*** Opening Source records ***
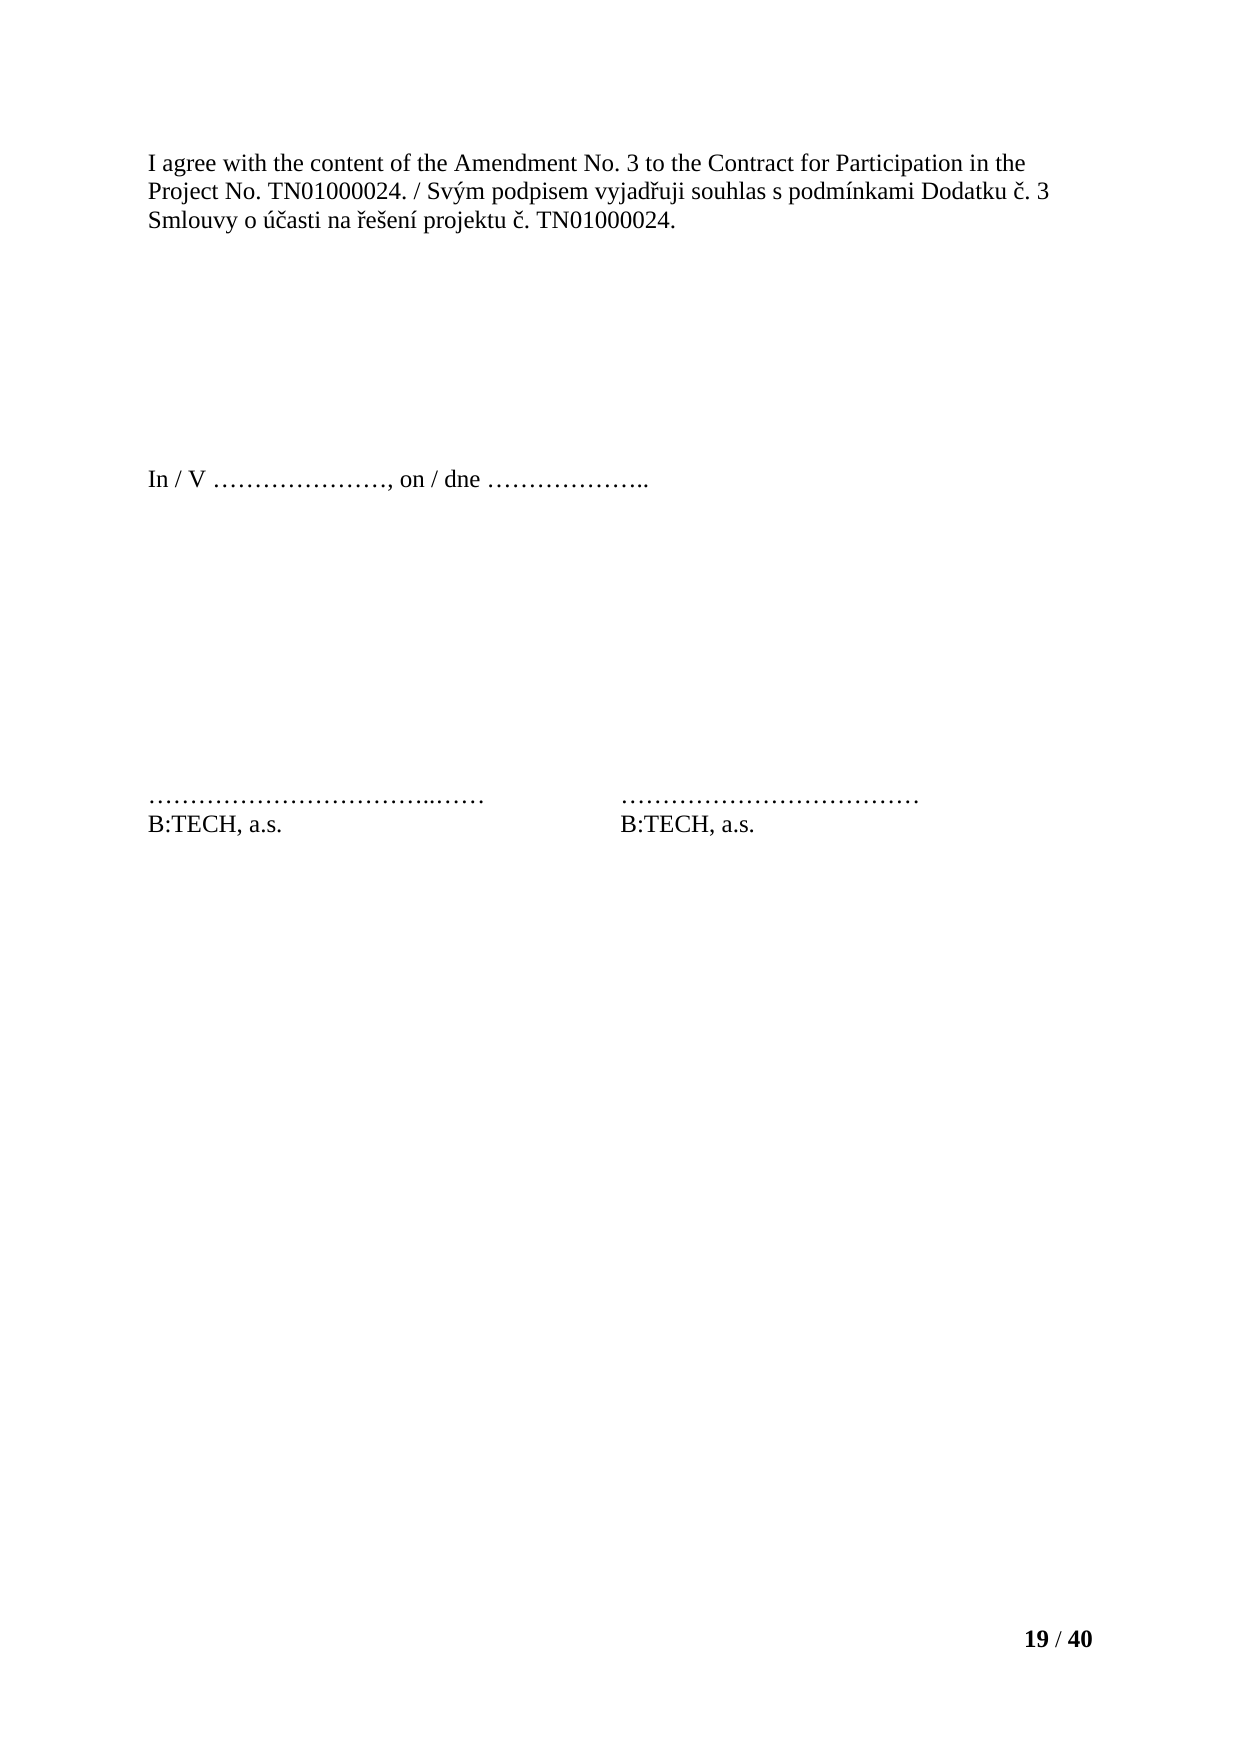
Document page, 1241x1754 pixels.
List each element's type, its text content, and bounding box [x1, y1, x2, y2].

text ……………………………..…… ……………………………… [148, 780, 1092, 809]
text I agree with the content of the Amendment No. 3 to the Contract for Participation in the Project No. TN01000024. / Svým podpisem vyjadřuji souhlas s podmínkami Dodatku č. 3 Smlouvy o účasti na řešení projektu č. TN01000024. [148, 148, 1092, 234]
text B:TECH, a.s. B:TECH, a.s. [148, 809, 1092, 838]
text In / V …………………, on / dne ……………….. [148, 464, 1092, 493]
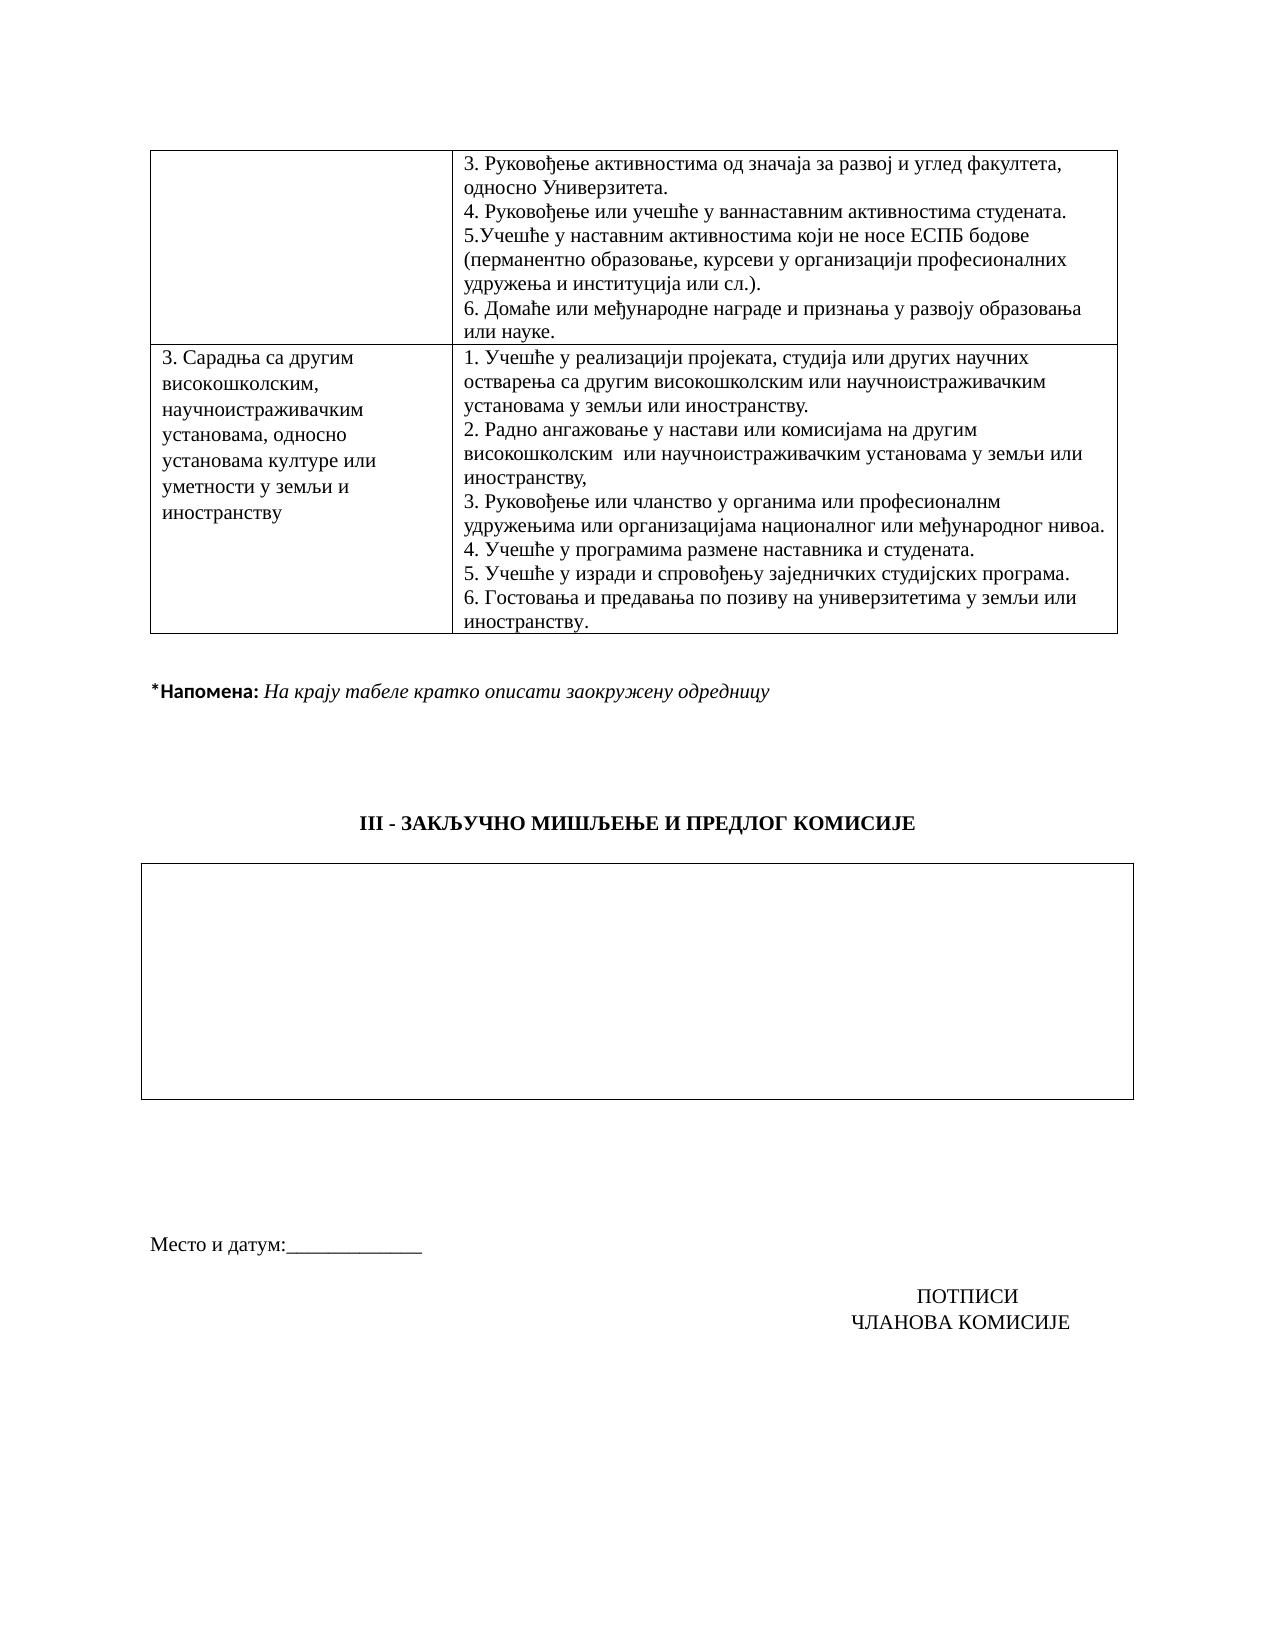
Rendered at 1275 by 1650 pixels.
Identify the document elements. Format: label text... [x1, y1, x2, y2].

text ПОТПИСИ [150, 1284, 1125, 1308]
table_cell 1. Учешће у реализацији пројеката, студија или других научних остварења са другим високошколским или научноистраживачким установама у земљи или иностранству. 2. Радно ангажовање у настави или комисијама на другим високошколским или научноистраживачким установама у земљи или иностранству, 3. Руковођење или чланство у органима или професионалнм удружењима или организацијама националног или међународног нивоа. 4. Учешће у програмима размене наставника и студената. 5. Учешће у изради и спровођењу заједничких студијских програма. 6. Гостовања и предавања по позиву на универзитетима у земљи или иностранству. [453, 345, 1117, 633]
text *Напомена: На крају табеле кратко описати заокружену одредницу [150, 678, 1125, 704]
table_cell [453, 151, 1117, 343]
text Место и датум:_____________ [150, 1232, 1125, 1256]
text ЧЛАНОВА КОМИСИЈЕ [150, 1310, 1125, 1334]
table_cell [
*** Closing Source records ***
§ **Job**:
An answer that restates all the entries exactly and drops the images is what is needed.

§ **Exercise answer**:
Document page, 1241x1754 pixels.
List each element's type, its text content, and bounding box [x1, y1, x2, y2].

text ……………………………..…… ……………………………… [148, 780, 1092, 809]
text I agree with the content of the Amendment No. 3 to the Contract for Participation in the Project No. TN01000024. / Svým podpisem vyjadřuji souhlas s podmínkami Dodatku č. 3 Smlouvy o účasti na řešení projektu č. TN01000024. [148, 148, 1092, 234]
text B:TECH, a.s. B:TECH, a.s. [148, 809, 1092, 838]
text In / V …………………, on / dne ……………….. [148, 464, 1092, 493]
Rendered at 1275 by 1650 pixels.
Identify the document elements. Format: label text... [x1, y1, x2, y2].

text ПОТПИСИ [150, 1284, 1125, 1308]
table_cell 1. Учешће у реализацији пројеката, студија или других научних остварења са другим високошколским или научноистраживачким установама у земљи или иностранству. 2. Радно ангажовање у настави или комисијама на другим високошколским или научноистраживачким установама у земљи или иностранству, 3. Руковођење или чланство у органима или професионалнм удружењима или организацијама националног или међународног нивоа. 4. Учешће у програмима размене наставника и студената. 5. Учешће у изради и спровођењу заједничких студијских програма. 6. Гостовања и предавања по позиву на универзитетима у земљи или иностранству. [453, 345, 1117, 633]
text *Напомена: На крају табеле кратко описати заокружену одредницу [150, 678, 1125, 704]
table_cell [453, 151, 1117, 343]
text Место и датум:_____________ [150, 1232, 1125, 1256]
text ЧЛАНОВА КОМИСИЈЕ [150, 1310, 1125, 1334]
table_cell [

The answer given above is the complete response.